Task directions: Reproduce the data below verbatim, starting at the line containing "Around what value" and continuing up to and including the line containing "What is the maximum value shown in the chart?". Leave the pictures out.

Records provided:
───
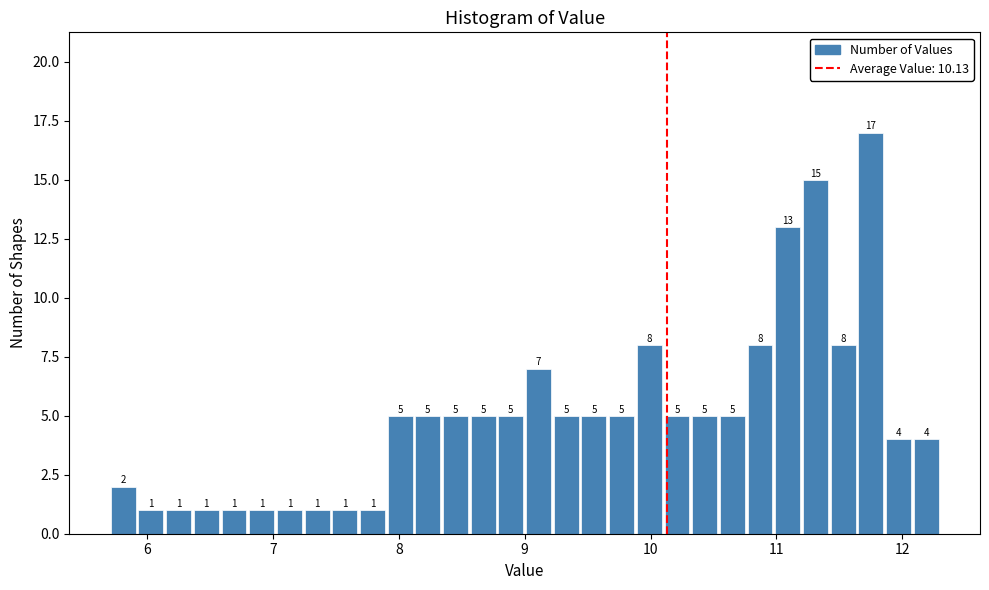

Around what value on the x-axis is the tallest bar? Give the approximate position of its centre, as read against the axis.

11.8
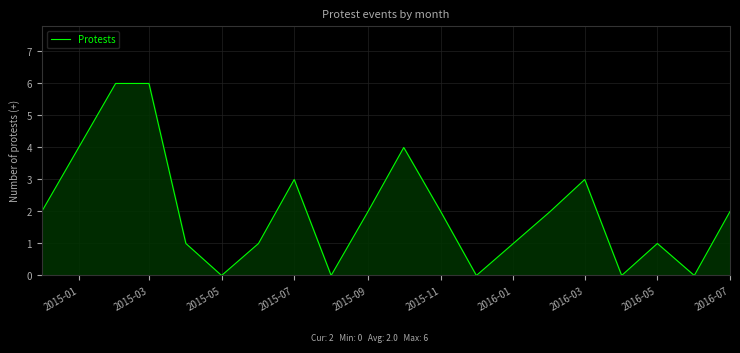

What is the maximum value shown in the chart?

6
───
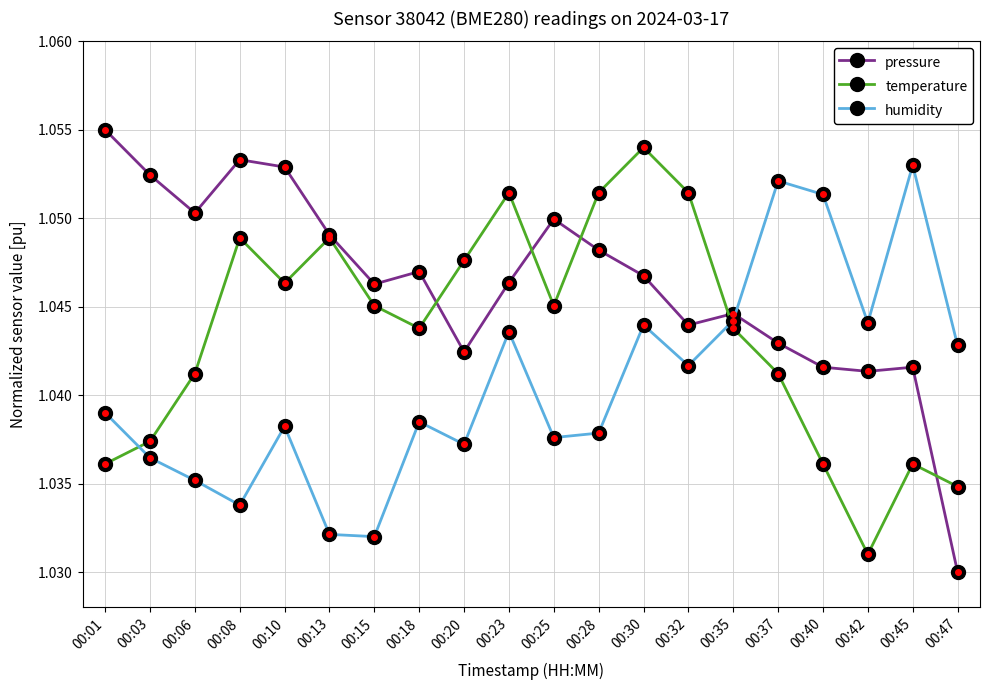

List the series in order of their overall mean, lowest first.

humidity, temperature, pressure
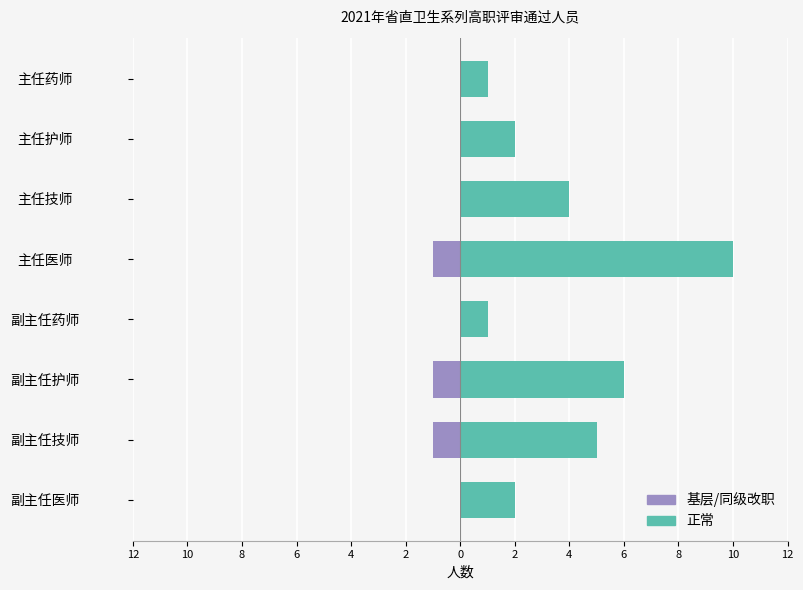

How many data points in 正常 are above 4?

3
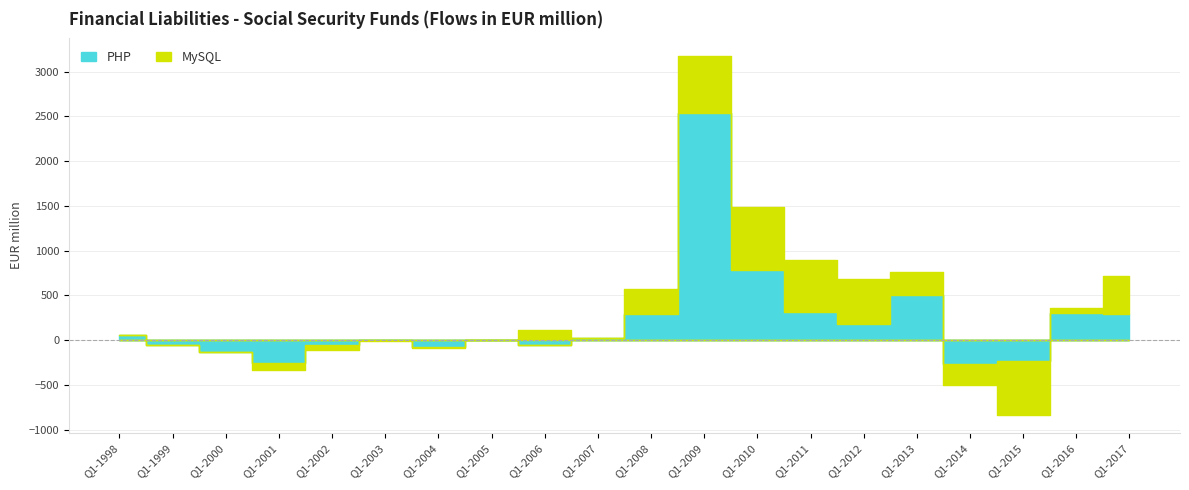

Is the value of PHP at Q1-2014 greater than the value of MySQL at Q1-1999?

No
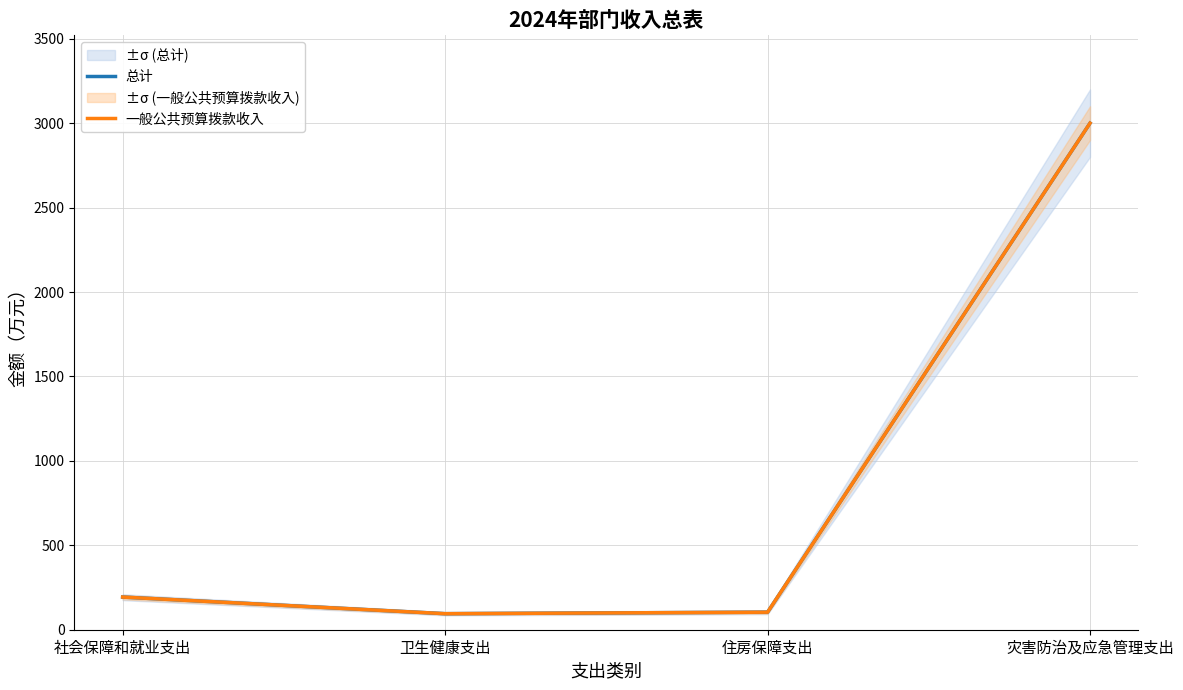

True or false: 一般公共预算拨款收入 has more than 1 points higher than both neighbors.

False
───
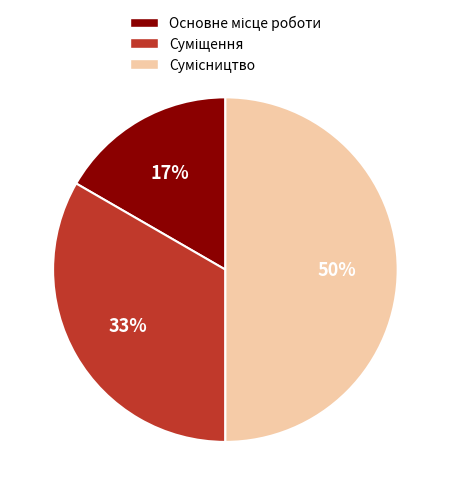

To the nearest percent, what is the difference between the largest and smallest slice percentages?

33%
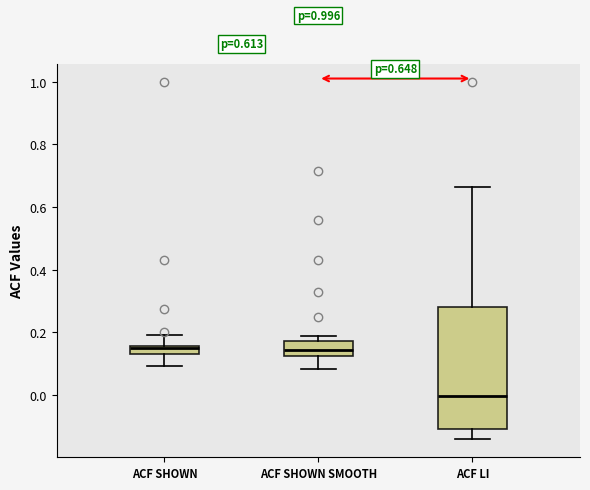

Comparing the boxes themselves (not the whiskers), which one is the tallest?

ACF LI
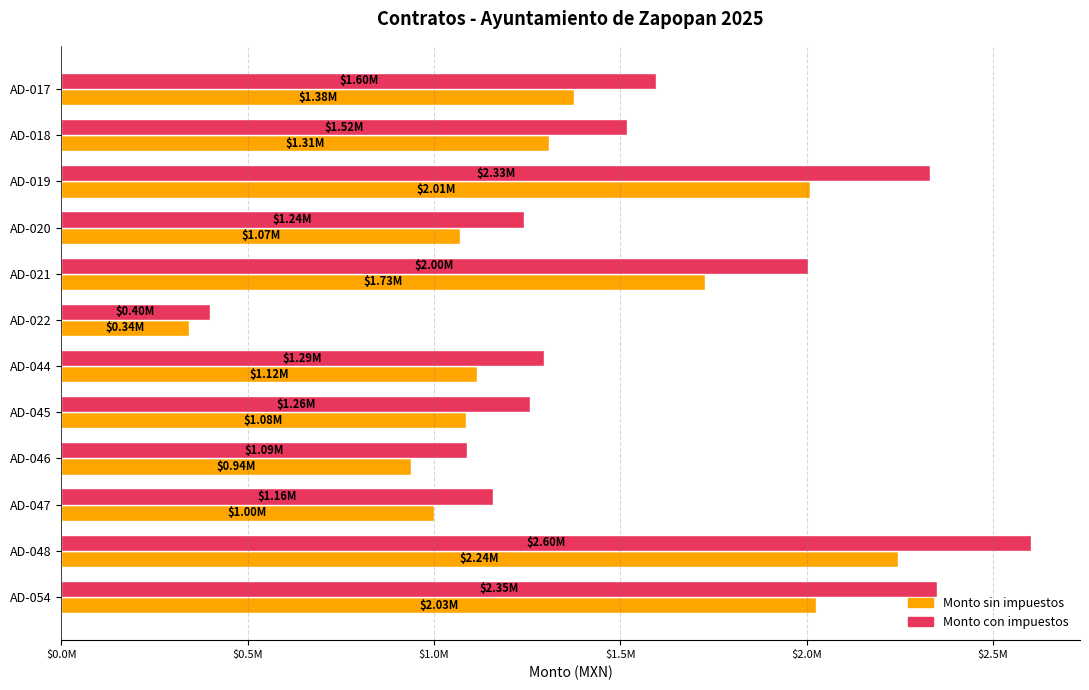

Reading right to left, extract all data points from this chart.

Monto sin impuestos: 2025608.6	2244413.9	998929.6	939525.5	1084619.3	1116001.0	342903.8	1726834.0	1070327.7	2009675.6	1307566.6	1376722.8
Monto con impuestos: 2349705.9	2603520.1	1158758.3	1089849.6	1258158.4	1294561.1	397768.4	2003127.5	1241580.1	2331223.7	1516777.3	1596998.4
───
Response:
Around what value on the x-axis is the tallest bar? Give the approximate position of its centre, as read against the axis.

11.8

What is the maximum value shown in the chart?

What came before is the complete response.